To get the car running correctly, they pull the AFM's air bleed bypass bung (which should never be removed or adjusted in normal maintenance) and wind it up so no air bypasses the AFM flap at idle. Thus all the unmetered idle air the engine needs comes from the hole in the brake line.

After that the engine stalls once you block the hole.

t_marat, you might like to check this out- see if I am right. If you had an AFM I would tell you to find your idle air-bleed adjustment screw. Use a 5mm allen key to wind it up (note whether the bung is still installed or not- if it isn't you can bet the thing is badly adjusted.) If it is, consider not touching it in case I am wrong. if you do adjust it, run it out 2 full revolutions (exactly) and then see if the engine stalls when you block the vacuum hose hole... ;)

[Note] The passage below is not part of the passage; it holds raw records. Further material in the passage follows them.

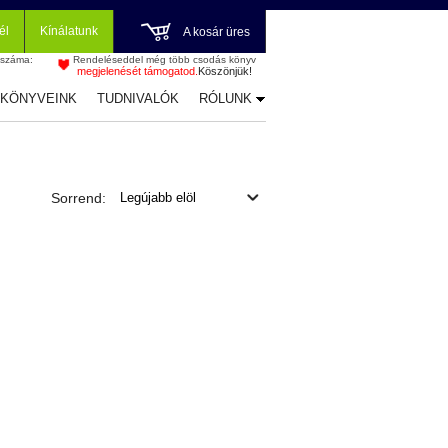
él
Kínálatunk
A kosár üres
 száma:
Rendeléseddel még több csodás könyv
megjelenését támogatod.
Köszönjük!
-KÖNYVEINK
TUDNIVALÓK
RÓLUNK
Sorrend: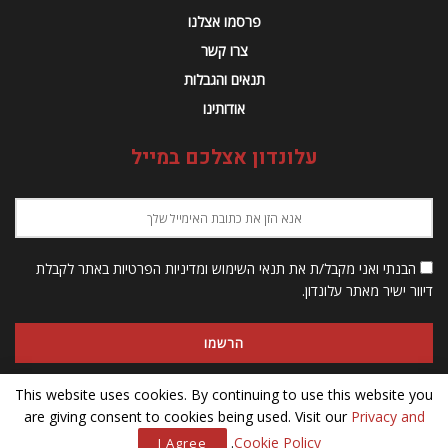
פרסמו אצלנו
צרו קשר
תנאים והגבלות
אודותינו
עלונדון אצלכם במייל
הבנתי ואני מקבל/ת את תנאי השימוש ומדיניות הפרטיות באתר לקבלת
דיוור ישיר מאתר עלונדון.
This website uses cookies. By continuing to use this website you
are giving consent to cookies being used. Visit our
Privacy and
© 2023 Alondon - כל הזכויות שמורות
.
Cookie Policy
I Agree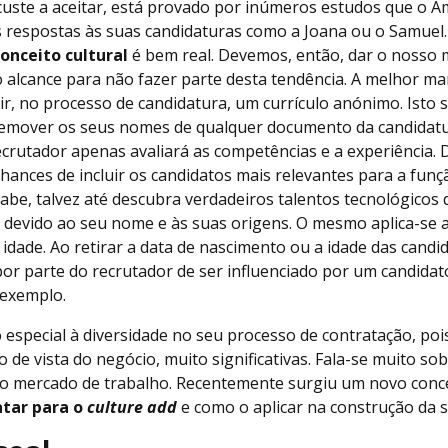
custe a aceitar, está provado por inúmeros estudos que o 
 respostas às suas candidaturas como a Joana ou o Samuel
conceito cultural
é bem real. Devemos, então, dar o nosso 
 alcance para não fazer parte desta tendência. A melhor m
ir, no processo de candidatura, um currículo anónimo. Isto s
emover os seus nomes de qualquer documento da candidatu
crutador apenas avaliará as competências e a experiência. 
hances de incluir os candidatos mais relevantes para a fun
abe, talvez até descubra verdadeiros talentos tecnológicos
 devido ao seu nome e às suas origens. O mesmo aplica-se 
 idade. Ao retirar a data de nascimento ou a idade das candi
or parte do recrutador de ser influenciado por um candida
 exemplo.
especial à diversidade no seu processo de contratação, poi
 de vista do negócio, muito significativas. Fala-se muito so
o mercado de trabalho. Recentemente surgiu um novo concei
atar para o
culture add
e como o aplicar na construção da s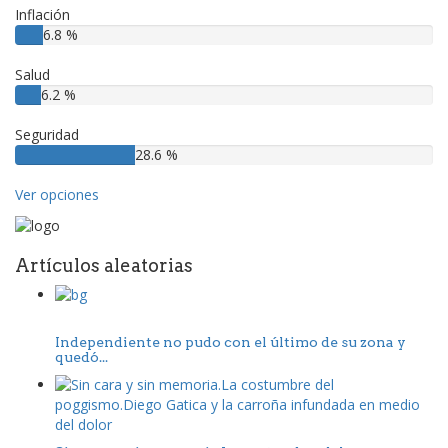
Inflación
6.8 %
Salud
6.2 %
Seguridad
28.6 %
Ver opciones
Artículos aleatorias
Independiente no pudo con el último de su zona y
quedó...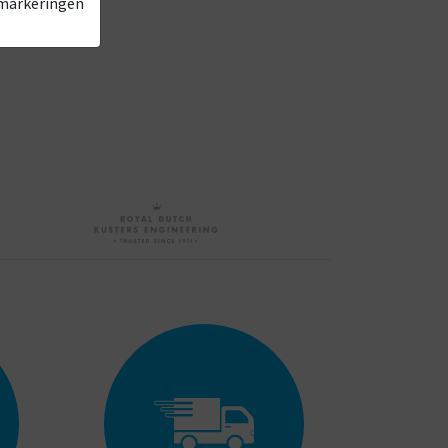
 markeringen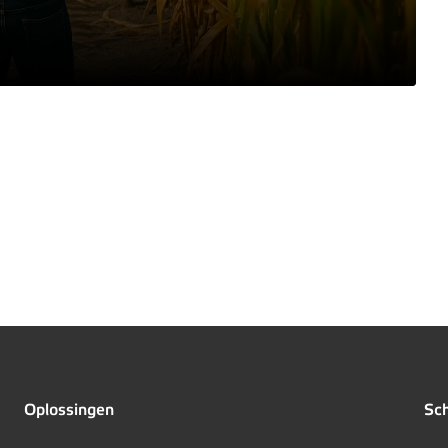
Oplossingen
Sch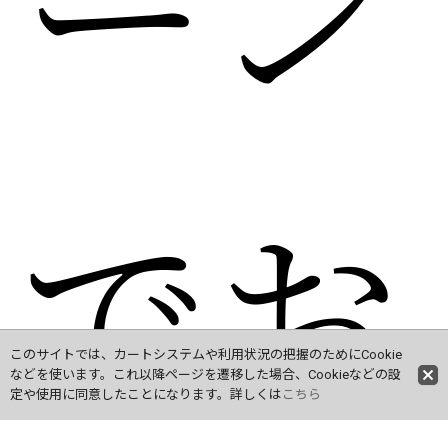
ーン
でお
このサイトでは、カートシステムや利用状況の把握のためにCookie
などを使います。これ以降ページを遷移した場合、Cookieなどの設
定や使用に同意したことになります。詳しくは
こちら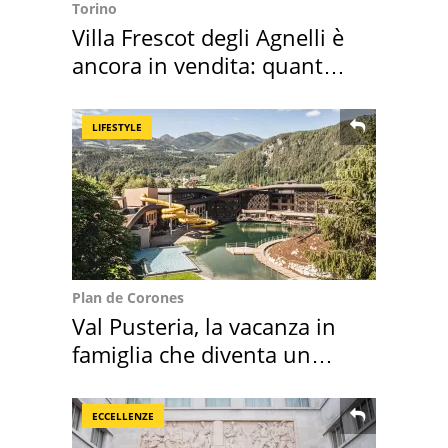
Torino
Villa Frescot degli Agnelli è
ancora in vendita: quanto
costa
LIFESTYLE
Plan de Corones
Val Pusteria, la vacanza in
famiglia che diventa un
ricordo indimenticabile
ECCELLENZE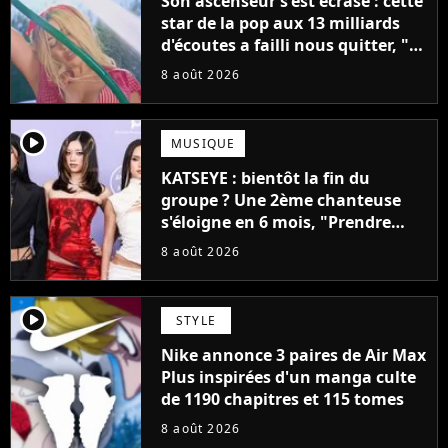
Son ascenseur s'est écrasé : cette
star de la pop aux 13 milliards
d'écoutes a failli nous quitter, "Je
pensais ne plus jamais chanter"
8 août 2026
player2
MUSIQUE
KATSEYE : bientôt la fin du
groupe ? Une 2ème chanteuse
s'éloigne en 6 mois, "Prendre
cette décision n’a pas été facile"
8 août 2026
player2
STYLE
Nike annonce 3 paires de Air Max
Plus inspirées d'un manga culte
de 1190 chapitres et 115 tomes
8 août 2026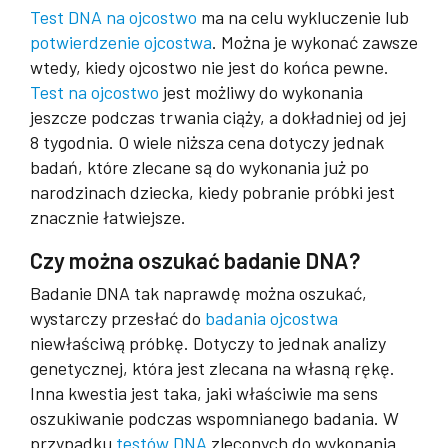
Test DNA na ojcostwo
ma na celu wykluczenie lub
potwierdzenie ojcostwa
. Można je wykonać zawsze
wtedy, kiedy ojcostwo nie jest do końca pewne.
Test na ojcostwo
jest możliwy do wykonania
jeszcze podczas trwania ciąży, a dokładniej od jej
8 tygodnia. O wiele niższa cena dotyczy jednak
badań, które zlecane są do wykonania już po
narodzinach dziecka, kiedy pobranie próbki jest
znacznie łatwiejsze.
Czy można oszukać badanie DNA?
Badanie DNA tak naprawdę można oszukać,
wystarczy przesłać do
badania ojcostwa
niewłaściwą próbkę. Dotyczy to jednak analizy
genetycznej, która jest zlecana na własną rękę.
Inna kwestia jest taka, jaki właściwie ma sens
oszukiwanie podczas wspomnianego badania. W
przypadku
testów DNA
zleconych do wykonania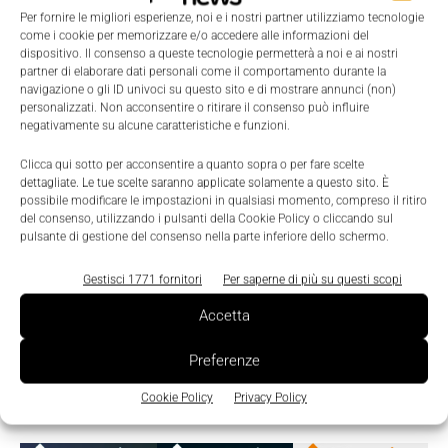
dedicata alle tecnologie additive
Per fornire le migliori esperienze, noi e i nostri partner utilizziamo tecnologie
come i cookie per memorizzare e/o accedere alle informazioni del
La Redazione
-
5 Novembre 2018
0
dispositivo. Il consenso a queste tecnologie permetterà a noi e ai nostri
partner di elaborare dati personali come il comportamento durante la
navigazione o gli ID univoci su questo sito e di mostrare annunci (non)
personalizzati. Non acconsentire o ritirare il consenso può influire
negativamente su alcune caratteristiche e funzioni.
Clicca qui sotto per acconsentire a quanto sopra o per fare scelte
dettagliate. Le tue scelte saranno applicate solamente a questo sito. È
possibile modificare le impostazioni in qualsiasi momento, compreso il ritiro
del consenso, utilizzando i pulsanti della Cookie Policy o cliccando sul
pulsante di gestione del consenso nella parte inferiore dello schermo.
Gestisci 1771 fornitori
Per saperne di più su questi scopi
Accetta
Preferenze
Edicola
Cookie Policy
Privacy Policy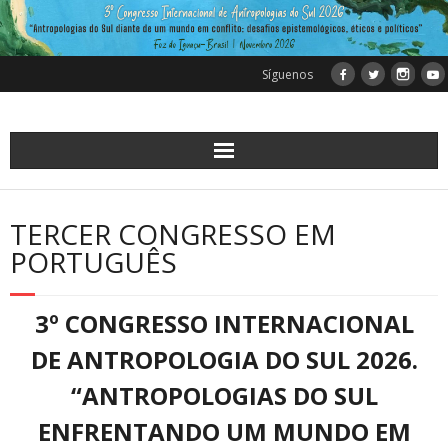
Síguenos
TERCER CONGRESSO EM
PORTUGUÊS
3º CONGRESSO INTERNACIONAL
DE ANTROPOLOGIA DO SUL 2026.
“ANTROPOLOGIAS DO SUL
ENFRENTANDO UM MUNDO EM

But you don't have an AFM on your car- yours uses a MAF right? Best look up where to adjust idle air bypass (don't think it has it) or perhaps they just call it the CO (carbon monoxide) adjustment. Or perhaps its automatic- the ECU might do it on the fly for all I know. In that case, block the plug, do a shogun reset or unplgu the MAF and run the engine until it notices the MAF missing. Plug the MAF back in and see if she then idles okay... :) Nick

No doubt someone will tell you to do it a better way, I've not messed enough with MAF EFI before...

t_marat
05-21-2006, 05:56 AM
Well, there is another my thread on MAF resistance checking. I think my MAF is dead. When I unplug the MAF there is no difference in idle quality, absolutely none. I tried disconnecting the MAF after disconnecting the battery for the whole night, there was still no difference.
I think MAF does not have any idle adjustment screw. There is no blockage to the air, its not like AFM.

Maybe it is because the MAF is dead? But in this case the engine is supposed to run in limp home mode, which I think should still have stable idle.